##### ENTRIES SHOWN #####
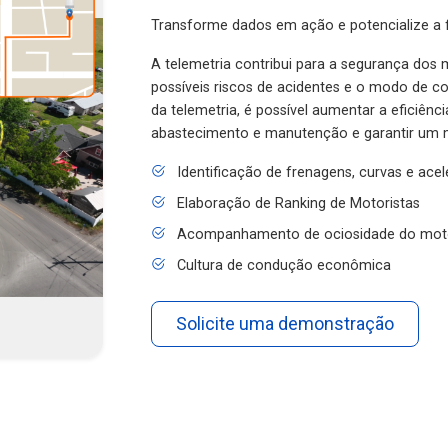
Transforme dados em ação e potencialize a f
A telemetria contribui para a segurança dos m
possíveis riscos de acidentes e o modo de 
da telemetria, é possível aumentar a eficiênc
abastecimento e manutenção e garantir um 
Identificação de frenagens, curvas e ace
Elaboração de Ranking de Motoristas
Acompanhamento de ociosidade do mot
Cultura de condução econômica
Solicite uma demonstração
#####
Take the lines above from the one holding "possíveis riscos de acidentes e o modo de" to the last and output them exactly.

possíveis riscos de acidentes e o modo de 
da telemetria, é possível aumentar a eficiênc
abastecimento e manutenção e garantir um 
Identificação de frenagens, curvas e ace
Elaboração de Ranking de Motoristas
Acompanhamento de ociosidade do mot
Cultura de condução econômica
Solicite uma demonstração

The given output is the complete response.